I am trying to learn Julia by repeating some of the easy ProjectEuler problems in Julia. Everything has been really smooth so far, up until I encountered this frustrating problem. I spent some time debugging my code, and here's what I found: (Hopefully I'm not missing something really stupid here)

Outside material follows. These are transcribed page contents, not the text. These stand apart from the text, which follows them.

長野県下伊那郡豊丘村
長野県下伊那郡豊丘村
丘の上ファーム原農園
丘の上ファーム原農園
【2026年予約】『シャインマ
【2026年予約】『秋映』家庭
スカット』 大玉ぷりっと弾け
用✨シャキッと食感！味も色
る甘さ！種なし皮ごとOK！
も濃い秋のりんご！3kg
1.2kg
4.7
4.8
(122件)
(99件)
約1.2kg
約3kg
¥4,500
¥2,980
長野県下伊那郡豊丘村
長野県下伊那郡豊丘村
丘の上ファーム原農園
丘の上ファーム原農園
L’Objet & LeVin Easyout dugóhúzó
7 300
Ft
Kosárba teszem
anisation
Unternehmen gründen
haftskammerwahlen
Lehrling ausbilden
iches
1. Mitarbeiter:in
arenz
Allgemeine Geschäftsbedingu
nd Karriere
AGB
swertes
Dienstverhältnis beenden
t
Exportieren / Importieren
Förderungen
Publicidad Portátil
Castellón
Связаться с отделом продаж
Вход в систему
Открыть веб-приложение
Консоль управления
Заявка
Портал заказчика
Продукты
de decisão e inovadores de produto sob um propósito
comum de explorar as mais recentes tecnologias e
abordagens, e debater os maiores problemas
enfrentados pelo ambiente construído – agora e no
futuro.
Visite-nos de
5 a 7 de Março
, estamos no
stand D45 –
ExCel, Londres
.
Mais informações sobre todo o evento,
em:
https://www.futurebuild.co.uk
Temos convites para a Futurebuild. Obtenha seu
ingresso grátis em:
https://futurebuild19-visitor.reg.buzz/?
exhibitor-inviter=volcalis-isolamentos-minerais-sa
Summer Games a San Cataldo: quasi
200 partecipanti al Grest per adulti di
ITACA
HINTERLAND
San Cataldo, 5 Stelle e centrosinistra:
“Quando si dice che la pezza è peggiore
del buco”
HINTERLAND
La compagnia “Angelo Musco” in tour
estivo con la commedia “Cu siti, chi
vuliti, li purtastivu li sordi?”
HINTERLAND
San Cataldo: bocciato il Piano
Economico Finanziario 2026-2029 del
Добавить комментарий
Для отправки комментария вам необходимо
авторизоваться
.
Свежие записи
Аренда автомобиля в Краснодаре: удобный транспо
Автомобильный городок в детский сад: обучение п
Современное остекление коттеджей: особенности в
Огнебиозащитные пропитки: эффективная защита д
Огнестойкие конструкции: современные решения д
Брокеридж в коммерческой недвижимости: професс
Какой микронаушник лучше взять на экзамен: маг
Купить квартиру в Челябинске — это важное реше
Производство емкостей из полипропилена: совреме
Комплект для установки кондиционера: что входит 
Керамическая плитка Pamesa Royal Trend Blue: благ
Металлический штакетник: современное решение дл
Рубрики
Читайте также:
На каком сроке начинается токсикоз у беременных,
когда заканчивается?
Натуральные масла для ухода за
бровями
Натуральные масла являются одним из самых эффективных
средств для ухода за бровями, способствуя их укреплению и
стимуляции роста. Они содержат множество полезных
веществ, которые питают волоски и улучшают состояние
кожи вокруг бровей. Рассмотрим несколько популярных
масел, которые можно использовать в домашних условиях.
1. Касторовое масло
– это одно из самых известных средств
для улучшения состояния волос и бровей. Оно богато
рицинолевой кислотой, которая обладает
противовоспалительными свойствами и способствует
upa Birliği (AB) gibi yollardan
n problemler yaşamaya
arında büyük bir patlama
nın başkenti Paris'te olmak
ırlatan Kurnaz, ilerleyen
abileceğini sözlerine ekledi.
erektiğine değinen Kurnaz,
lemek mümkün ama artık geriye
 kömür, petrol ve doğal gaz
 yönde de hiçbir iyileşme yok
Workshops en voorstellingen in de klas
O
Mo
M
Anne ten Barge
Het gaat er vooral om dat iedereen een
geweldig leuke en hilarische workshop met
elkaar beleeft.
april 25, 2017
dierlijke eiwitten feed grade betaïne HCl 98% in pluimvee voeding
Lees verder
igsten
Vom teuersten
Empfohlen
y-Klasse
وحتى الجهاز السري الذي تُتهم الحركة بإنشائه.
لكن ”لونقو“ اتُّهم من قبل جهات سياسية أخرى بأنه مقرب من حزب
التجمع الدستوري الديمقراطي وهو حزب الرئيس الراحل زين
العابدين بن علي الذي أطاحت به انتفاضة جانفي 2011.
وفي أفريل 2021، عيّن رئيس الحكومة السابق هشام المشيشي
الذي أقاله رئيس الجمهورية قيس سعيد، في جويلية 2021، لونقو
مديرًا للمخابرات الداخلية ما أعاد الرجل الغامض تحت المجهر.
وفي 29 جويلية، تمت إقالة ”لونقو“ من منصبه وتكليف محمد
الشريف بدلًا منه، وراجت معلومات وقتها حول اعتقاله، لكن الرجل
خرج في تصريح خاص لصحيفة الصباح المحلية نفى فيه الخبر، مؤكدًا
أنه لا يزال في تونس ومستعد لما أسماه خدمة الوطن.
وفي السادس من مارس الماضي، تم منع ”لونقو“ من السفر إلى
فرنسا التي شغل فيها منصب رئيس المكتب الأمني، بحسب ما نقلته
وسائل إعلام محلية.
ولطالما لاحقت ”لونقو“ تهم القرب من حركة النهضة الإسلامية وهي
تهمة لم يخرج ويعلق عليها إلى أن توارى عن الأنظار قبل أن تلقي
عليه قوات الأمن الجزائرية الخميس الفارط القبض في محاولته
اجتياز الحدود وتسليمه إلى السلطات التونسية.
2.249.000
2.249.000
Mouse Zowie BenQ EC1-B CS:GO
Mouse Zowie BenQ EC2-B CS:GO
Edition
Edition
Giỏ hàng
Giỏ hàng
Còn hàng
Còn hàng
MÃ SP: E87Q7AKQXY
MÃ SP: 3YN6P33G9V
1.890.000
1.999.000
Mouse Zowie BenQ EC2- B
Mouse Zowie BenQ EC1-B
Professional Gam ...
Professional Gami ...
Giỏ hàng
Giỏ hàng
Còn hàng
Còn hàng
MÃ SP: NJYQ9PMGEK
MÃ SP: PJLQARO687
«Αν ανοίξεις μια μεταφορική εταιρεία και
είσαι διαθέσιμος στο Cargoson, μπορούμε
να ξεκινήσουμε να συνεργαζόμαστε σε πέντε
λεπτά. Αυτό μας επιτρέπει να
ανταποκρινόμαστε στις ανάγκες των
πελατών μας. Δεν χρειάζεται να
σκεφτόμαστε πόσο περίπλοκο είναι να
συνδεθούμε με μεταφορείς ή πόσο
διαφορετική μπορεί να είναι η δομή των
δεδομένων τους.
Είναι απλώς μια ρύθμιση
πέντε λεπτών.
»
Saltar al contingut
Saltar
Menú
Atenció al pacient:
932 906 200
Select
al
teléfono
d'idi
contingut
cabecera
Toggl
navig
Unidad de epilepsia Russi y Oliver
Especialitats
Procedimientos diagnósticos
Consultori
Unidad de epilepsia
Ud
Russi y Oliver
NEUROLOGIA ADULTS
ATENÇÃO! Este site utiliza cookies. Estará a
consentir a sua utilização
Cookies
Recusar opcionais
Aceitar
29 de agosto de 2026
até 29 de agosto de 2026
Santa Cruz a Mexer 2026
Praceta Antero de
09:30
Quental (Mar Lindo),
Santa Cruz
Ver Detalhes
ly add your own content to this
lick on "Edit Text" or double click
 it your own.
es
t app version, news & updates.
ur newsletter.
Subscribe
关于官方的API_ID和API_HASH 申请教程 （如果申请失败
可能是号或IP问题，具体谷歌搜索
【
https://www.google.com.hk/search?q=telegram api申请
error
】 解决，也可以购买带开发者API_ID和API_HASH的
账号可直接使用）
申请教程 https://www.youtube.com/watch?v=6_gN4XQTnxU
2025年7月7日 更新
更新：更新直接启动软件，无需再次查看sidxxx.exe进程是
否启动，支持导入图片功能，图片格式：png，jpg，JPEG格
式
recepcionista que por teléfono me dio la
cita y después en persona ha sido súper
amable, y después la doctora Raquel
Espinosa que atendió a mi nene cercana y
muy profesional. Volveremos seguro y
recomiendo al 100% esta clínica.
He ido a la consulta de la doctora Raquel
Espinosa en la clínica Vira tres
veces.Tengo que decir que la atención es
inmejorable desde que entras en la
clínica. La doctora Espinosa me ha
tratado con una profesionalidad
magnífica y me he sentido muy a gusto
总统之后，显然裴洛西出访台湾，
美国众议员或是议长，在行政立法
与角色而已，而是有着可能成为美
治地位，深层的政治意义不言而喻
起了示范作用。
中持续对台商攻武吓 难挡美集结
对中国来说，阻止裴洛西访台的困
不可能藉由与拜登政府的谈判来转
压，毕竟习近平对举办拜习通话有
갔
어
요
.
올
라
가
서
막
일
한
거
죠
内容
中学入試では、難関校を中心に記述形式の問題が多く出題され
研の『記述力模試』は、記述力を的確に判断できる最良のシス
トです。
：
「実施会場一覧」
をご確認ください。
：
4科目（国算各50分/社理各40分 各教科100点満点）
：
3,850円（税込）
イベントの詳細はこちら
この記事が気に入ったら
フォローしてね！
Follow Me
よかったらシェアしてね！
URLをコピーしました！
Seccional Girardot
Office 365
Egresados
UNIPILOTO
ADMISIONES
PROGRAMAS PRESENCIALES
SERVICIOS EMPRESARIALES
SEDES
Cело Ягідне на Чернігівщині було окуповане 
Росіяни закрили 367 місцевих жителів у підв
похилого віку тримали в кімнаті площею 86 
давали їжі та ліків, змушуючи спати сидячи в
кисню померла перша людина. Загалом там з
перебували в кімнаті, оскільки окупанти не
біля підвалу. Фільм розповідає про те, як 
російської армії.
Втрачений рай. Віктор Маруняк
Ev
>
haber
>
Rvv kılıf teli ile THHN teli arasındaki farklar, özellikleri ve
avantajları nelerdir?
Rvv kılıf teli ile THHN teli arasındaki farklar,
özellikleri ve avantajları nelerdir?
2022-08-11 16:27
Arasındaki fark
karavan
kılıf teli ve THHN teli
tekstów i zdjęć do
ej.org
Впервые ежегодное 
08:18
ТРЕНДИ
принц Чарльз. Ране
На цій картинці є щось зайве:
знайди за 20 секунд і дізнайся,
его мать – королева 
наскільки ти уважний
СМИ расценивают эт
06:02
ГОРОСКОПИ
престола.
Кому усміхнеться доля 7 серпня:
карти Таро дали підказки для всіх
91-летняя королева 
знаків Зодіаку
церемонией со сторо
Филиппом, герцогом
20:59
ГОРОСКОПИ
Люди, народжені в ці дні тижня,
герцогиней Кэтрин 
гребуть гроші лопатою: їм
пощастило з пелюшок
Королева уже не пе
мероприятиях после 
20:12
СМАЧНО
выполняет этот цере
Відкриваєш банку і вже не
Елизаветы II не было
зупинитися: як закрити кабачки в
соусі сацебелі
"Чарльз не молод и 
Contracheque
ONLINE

function is_abundant(n::Int) #just a function
return prod(map(x->int((x[1]^(x[2]+1)-1)/(x[1]-1)),factor(n))) > 2 * n
end
abundants=[12] #there should be a better way to initialize an Array
for i=13:28120
if is_abundant(i)
push!(abundants,i)
end
end
le=abundants; #The following lines are the problems
ri=abundants;
d=length(abundants)
println(d)
pop!(le)
shift!(ri)
println(le==ri, " ", endof(ri), " ", endof(abundants))
The output I get is:
6964
true 6962 6962
which means that Julia has changed all three sets of le
, ri
and abundants
with each of pop!
and shift!
commands. I was able to work around this bug/problem by using a dumb extra identity mapping:
le=map(x->x,abundants)
ri=map(x->x,abundants)
Now the output would change to what I initially expected:
6964
false 6963 6964
My question is, if this is not a bug, why is Julia keeping an equivalence relation between le
, ri
and abundants
sets in the first place? Also, can anyone reproduce this behaviour? I am using Julia "Version 0.3.0-rc3+14 (2014-08-13 16:01 UTC)" on Ubuntu 14.04.